Set down every record below exactly as it stands, leaving out the pictures.

Extracted records
※
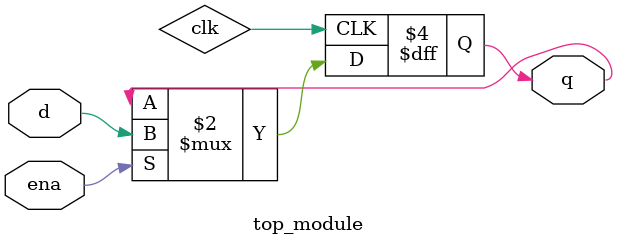
<source format=v>
module top_module (
    input d, 
    input ena,
    output q);
    
    reg q;
    
    always @(posedge clk) begin
        if (ena) begin
            q <= d;
        end
    end

endmodule
</source>
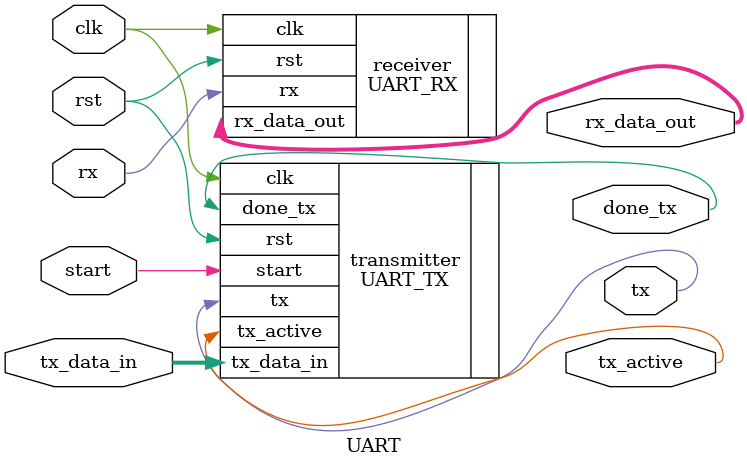
<source format=sv>
module UART (
    input logic clk, rst,
    input logic rx,
    input logic [7:0] tx_data_in,
    input logic start,
    output logic tx, 
    output logic [7:0] rx_data_out,
    output logic tx_active,
    output logic done_tx
);

parameter CLK_FREQ = 50000000; //MHz
parameter BAUD_RATE = 19200; //bits per second
parameter CLK_DIVIDE = (CLK_FREQ/BAUD_RATE);

    UART_RX 
        #(.CLK_FREQ(CLK_FREQ),
          .BAUD_RATE(BAUD_RATE))
    receiver (
        .clk(clk),
        .rst(rst),
        .rx(rx),
        .rx_data_out(rx_data_out)
    );

    UART_TX 
        #(.CLK_FREQ(CLK_FREQ),
          .BAUD_RATE(BAUD_RATE))
    transmitter (
        .clk(clk),
        .rst(rst),
        .start(start),
        .tx_data_in(tx_data_in),
        .tx(tx),
        .tx_active(tx_active),
        .done_tx(done_tx)
    );

endmodule


</source>
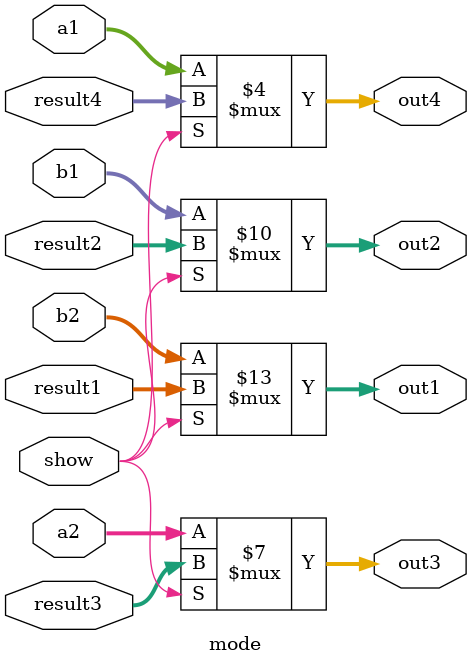
<source format=v>
`timescale 1ns / 1ps


module mode(
    input show,
    input [3:0] result1,
    input [3:0] result2,
    input [3:0] result3,
    input [3:0] result4,
    input [3:0] a1,
    input [3:0] a2,
    input [3:0] b1,
    input [3:0] b2,
    output reg [3:0] out1,
    output reg [3:0] out2,
    output reg [3:0] out3,
    output reg [3:0] out4
    );
    
    always@*
    if(show == 1'b0)
    begin
        out1 = b2;
        out2 = b1;
        out3 = a2;
        out4 = a1;
    end
    else
    begin
        out1 = result1;
        out2 = result2;
        out3 = result3;
        out4 = result4;
    end
endmodule

</source>
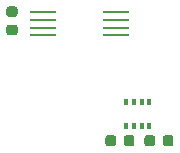
<source format=gbr>
%TF.GenerationSoftware,KiCad,Pcbnew,(5.1.10)-1*%
%TF.CreationDate,2023-09-10T10:41:42-05:00*%
%TF.ProjectId,perovskite_contact_board,7065726f-7673-46b6-9974-655f636f6e74,V3*%
%TF.SameCoordinates,Original*%
%TF.FileFunction,Paste,Bot*%
%TF.FilePolarity,Positive*%
%FSLAX46Y46*%
G04 Gerber Fmt 4.6, Leading zero omitted, Abs format (unit mm)*
G04 Created by KiCad (PCBNEW (5.1.10)-1) date 2023-09-10 10:41:42*
%MOMM*%
%LPD*%
G01*
G04 APERTURE LIST*
%ADD10R,0.350000X0.500000*%
%ADD11R,2.200000X0.220000*%
G04 APERTURE END LIST*
D10*
%TO.C,U7*%
X166919000Y-119135000D03*
X167569000Y-119135000D03*
X168219000Y-119135000D03*
X168869000Y-119135000D03*
X168869000Y-117085000D03*
X168219000Y-117085000D03*
X167569000Y-117085000D03*
X166919000Y-117085000D03*
%TD*%
%TO.C,C5*%
G36*
G01*
X156976000Y-110561000D02*
X157476000Y-110561000D01*
G75*
G02*
X157701000Y-110786000I0J-225000D01*
G01*
X157701000Y-111236000D01*
G75*
G02*
X157476000Y-111461000I-225000J0D01*
G01*
X156976000Y-111461000D01*
G75*
G02*
X156751000Y-111236000I0J225000D01*
G01*
X156751000Y-110786000D01*
G75*
G02*
X156976000Y-110561000I225000J0D01*
G01*
G37*
G36*
G01*
X156976000Y-109011000D02*
X157476000Y-109011000D01*
G75*
G02*
X157701000Y-109236000I0J-225000D01*
G01*
X157701000Y-109686000D01*
G75*
G02*
X157476000Y-109911000I-225000J0D01*
G01*
X156976000Y-109911000D01*
G75*
G02*
X156751000Y-109686000I0J225000D01*
G01*
X156751000Y-109236000D01*
G75*
G02*
X156976000Y-109011000I225000J0D01*
G01*
G37*
%TD*%
%TO.C,C2*%
G36*
G01*
X169997000Y-120646000D02*
X169997000Y-120146000D01*
G75*
G02*
X170222000Y-119921000I225000J0D01*
G01*
X170672000Y-119921000D01*
G75*
G02*
X170897000Y-120146000I0J-225000D01*
G01*
X170897000Y-120646000D01*
G75*
G02*
X170672000Y-120871000I-225000J0D01*
G01*
X170222000Y-120871000D01*
G75*
G02*
X169997000Y-120646000I0J225000D01*
G01*
G37*
G36*
G01*
X168447000Y-120646000D02*
X168447000Y-120146000D01*
G75*
G02*
X168672000Y-119921000I225000J0D01*
G01*
X169122000Y-119921000D01*
G75*
G02*
X169347000Y-120146000I0J-225000D01*
G01*
X169347000Y-120646000D01*
G75*
G02*
X169122000Y-120871000I-225000J0D01*
G01*
X168672000Y-120871000D01*
G75*
G02*
X168447000Y-120646000I0J225000D01*
G01*
G37*
%TD*%
%TO.C,C1*%
G36*
G01*
X166045000Y-120146000D02*
X166045000Y-120646000D01*
G75*
G02*
X165820000Y-120871000I-225000J0D01*
G01*
X165370000Y-120871000D01*
G75*
G02*
X165145000Y-120646000I0J225000D01*
G01*
X165145000Y-120146000D01*
G75*
G02*
X165370000Y-119921000I225000J0D01*
G01*
X165820000Y-119921000D01*
G75*
G02*
X166045000Y-120146000I0J-225000D01*
G01*
G37*
G36*
G01*
X167595000Y-120146000D02*
X167595000Y-120646000D01*
G75*
G02*
X167370000Y-120871000I-225000J0D01*
G01*
X166920000Y-120871000D01*
G75*
G02*
X166695000Y-120646000I0J225000D01*
G01*
X166695000Y-120146000D01*
G75*
G02*
X166920000Y-119921000I225000J0D01*
G01*
X167370000Y-119921000D01*
G75*
G02*
X167595000Y-120146000I0J-225000D01*
G01*
G37*
%TD*%
D11*
%TO.C,U6*%
X159841000Y-109515000D03*
X166041000Y-109515000D03*
X159841000Y-110165000D03*
X166041000Y-110165000D03*
X159841000Y-110815000D03*
X166041000Y-110815000D03*
X159841000Y-111465000D03*
X166041000Y-111465000D03*
%TD*%
M02*

</source>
※
> _RESPONSE TO THIS EXERCISE_:
<source format=v>
module top_module (
    input d, 
    input ena,
    output q);
    
    reg q;
    
    always @(posedge clk) begin
        if (ena) begin
            q <= d;
        end
    end

endmodule
</source>
<source format=sv>
module UART (
    input logic clk, rst,
    input logic rx,
    input logic [7:0] tx_data_in,
    input logic start,
    output logic tx, 
    output logic [7:0] rx_data_out,
    output logic tx_active,
    output logic done_tx
);

parameter CLK_FREQ = 50000000; //MHz
parameter BAUD_RATE = 19200; //bits per second
parameter CLK_DIVIDE = (CLK_FREQ/BAUD_RATE);

    UART_RX 
        #(.CLK_FREQ(CLK_FREQ),
          .BAUD_RATE(BAUD_RATE))
    receiver (
        .clk(clk),
        .rst(rst),
        .rx(rx),
        .rx_data_out(rx_data_out)
    );

    UART_TX 
        #(.CLK_FREQ(CLK_FREQ),
          .BAUD_RATE(BAUD_RATE))
    transmitter (
        .clk(clk),
        .rst(rst),
        .start(start),
        .tx_data_in(tx_data_in),
        .tx(tx),
        .tx_active(tx_active),
        .done_tx(done_tx)
    );

endmodule


</source>
<source format=v>
`timescale 1ns / 1ps


module mode(
    input show,
    input [3:0] result1,
    input [3:0] result2,
    input [3:0] result3,
    input [3:0] result4,
    input [3:0] a1,
    input [3:0] a2,
    input [3:0] b1,
    input [3:0] b2,
    output reg [3:0] out1,
    output reg [3:0] out2,
    output reg [3:0] out3,
    output reg [3:0] out4
    );
    
    always@*
    if(show == 1'b0)
    begin
        out1 = b2;
        out2 = b1;
        out3 = a2;
        out4 = a1;
    end
    else
    begin
        out1 = result1;
        out2 = result2;
        out3 = result3;
        out4 = result4;
    end
endmodule

</source>
<source format=gbr>
%TF.GenerationSoftware,KiCad,Pcbnew,(5.1.10)-1*%
%TF.CreationDate,2023-09-10T10:41:42-05:00*%
%TF.ProjectId,perovskite_contact_board,7065726f-7673-46b6-9974-655f636f6e74,V3*%
%TF.SameCoordinates,Original*%
%TF.FileFunction,Paste,Bot*%
%TF.FilePolarity,Positive*%
%FSLAX46Y46*%
G04 Gerber Fmt 4.6, Leading zero omitted, Abs format (unit mm)*
G04 Created by KiCad (PCBNEW (5.1.10)-1) date 2023-09-10 10:41:42*
%MOMM*%
%LPD*%
G01*
G04 APERTURE LIST*
%ADD10R,0.350000X0.500000*%
%ADD11R,2.200000X0.220000*%
G04 APERTURE END LIST*
D10*
%TO.C,U7*%
X166919000Y-119135000D03*
X167569000Y-119135000D03*
X168219000Y-119135000D03*
X168869000Y-119135000D03*
X168869000Y-117085000D03*
X168219000Y-117085000D03*
X167569000Y-117085000D03*
X166919000Y-117085000D03*
%TD*%
%TO.C,C5*%
G36*
G01*
X156976000Y-110561000D02*
X157476000Y-110561000D01*
G75*
G02*
X157701000Y-110786000I0J-225000D01*
G01*
X157701000Y-111236000D01*
G75*
G02*
X157476000Y-111461000I-225000J0D01*
G01*
X156976000Y-111461000D01*
G75*
G02*
X156751000Y-111236000I0J225000D01*
G01*
X156751000Y-110786000D01*
G75*
G02*
X156976000Y-110561000I225000J0D01*
G01*
G37*
G36*
G01*
X156976000Y-109011000D02*
X157476000Y-109011000D01*
G75*
G02*
X157701000Y-109236000I0J-225000D01*
G01*
X157701000Y-109686000D01*
G75*
G02*
X157476000Y-109911000I-225000J0D01*
G01*
X156976000Y-109911000D01*
G75*
G02*
X156751000Y-109686000I0J225000D01*
G01*
X156751000Y-109236000D01*
G75*
G02*
X156976000Y-109011000I225000J0D01*
G01*
G37*
%TD*%
%TO.C,C2*%
G36*
G01*
X169997000Y-120646000D02*
X169997000Y-120146000D01*
G75*
G02*
X170222000Y-119921000I225000J0D01*
G01*
X170672000Y-119921000D01*
G75*
G02*
X170897000Y-120146000I0J-225000D01*
G01*
X170897000Y-120646000D01*
G75*
G02*
X170672000Y-120871000I-225000J0D01*
G01*
X170222000Y-120871000D01*
G75*
G02*
X169997000Y-120646000I0J225000D01*
G01*
G37*
G36*
G01*
X168447000Y-120646000D02*
X168447000Y-120146000D01*
G75*
G02*
X168672000Y-119921000I225000J0D01*
G01*
X169122000Y-119921000D01*
G75*
G02*
X169347000Y-120146000I0J-225000D01*
G01*
X169347000Y-120646000D01*
G75*
G02*
X169122000Y-120871000I-225000J0D01*
G01*
X168672000Y-120871000D01*
G75*
G02*
X168447000Y-120646000I0J225000D01*
G01*
G37*
%TD*%
%TO.C,C1*%
G36*
G01*
X166045000Y-120146000D02*
X166045000Y-120646000D01*
G75*
G02*
X165820000Y-120871000I-225000J0D01*
G01*
X165370000Y-120871000D01*
G75*
G02*
X165145000Y-120646000I0J225000D01*
G01*
X165145000Y-120146000D01*
G75*
G02*
X165370000Y-119921000I225000J0D01*
G01*
X165820000Y-119921000D01*
G75*
G02*
X166045000Y-120146000I0J-225000D01*
G01*
G37*
G36*
G01*
X167595000Y-120146000D02*
X167595000Y-120646000D01*
G75*
G02*
X167370000Y-120871000I-225000J0D01*
G01*
X166920000Y-120871000D01*
G75*
G02*
X166695000Y-120646000I0J225000D01*
G01*
X166695000Y-120146000D01*
G75*
G02*
X166920000Y-119921000I225000J0D01*
G01*
X167370000Y-119921000D01*
G75*
G02*
X167595000Y-120146000I0J-225000D01*
G01*
G37*
%TD*%
D11*
%TO.C,U6*%
X159841000Y-109515000D03*
X166041000Y-109515000D03*
X159841000Y-110165000D03*
X166041000Y-110165000D03*
X159841000Y-110815000D03*
X166041000Y-110815000D03*
X159841000Y-111465000D03*
X166041000Y-111465000D03*
%TD*%
M02*

</source>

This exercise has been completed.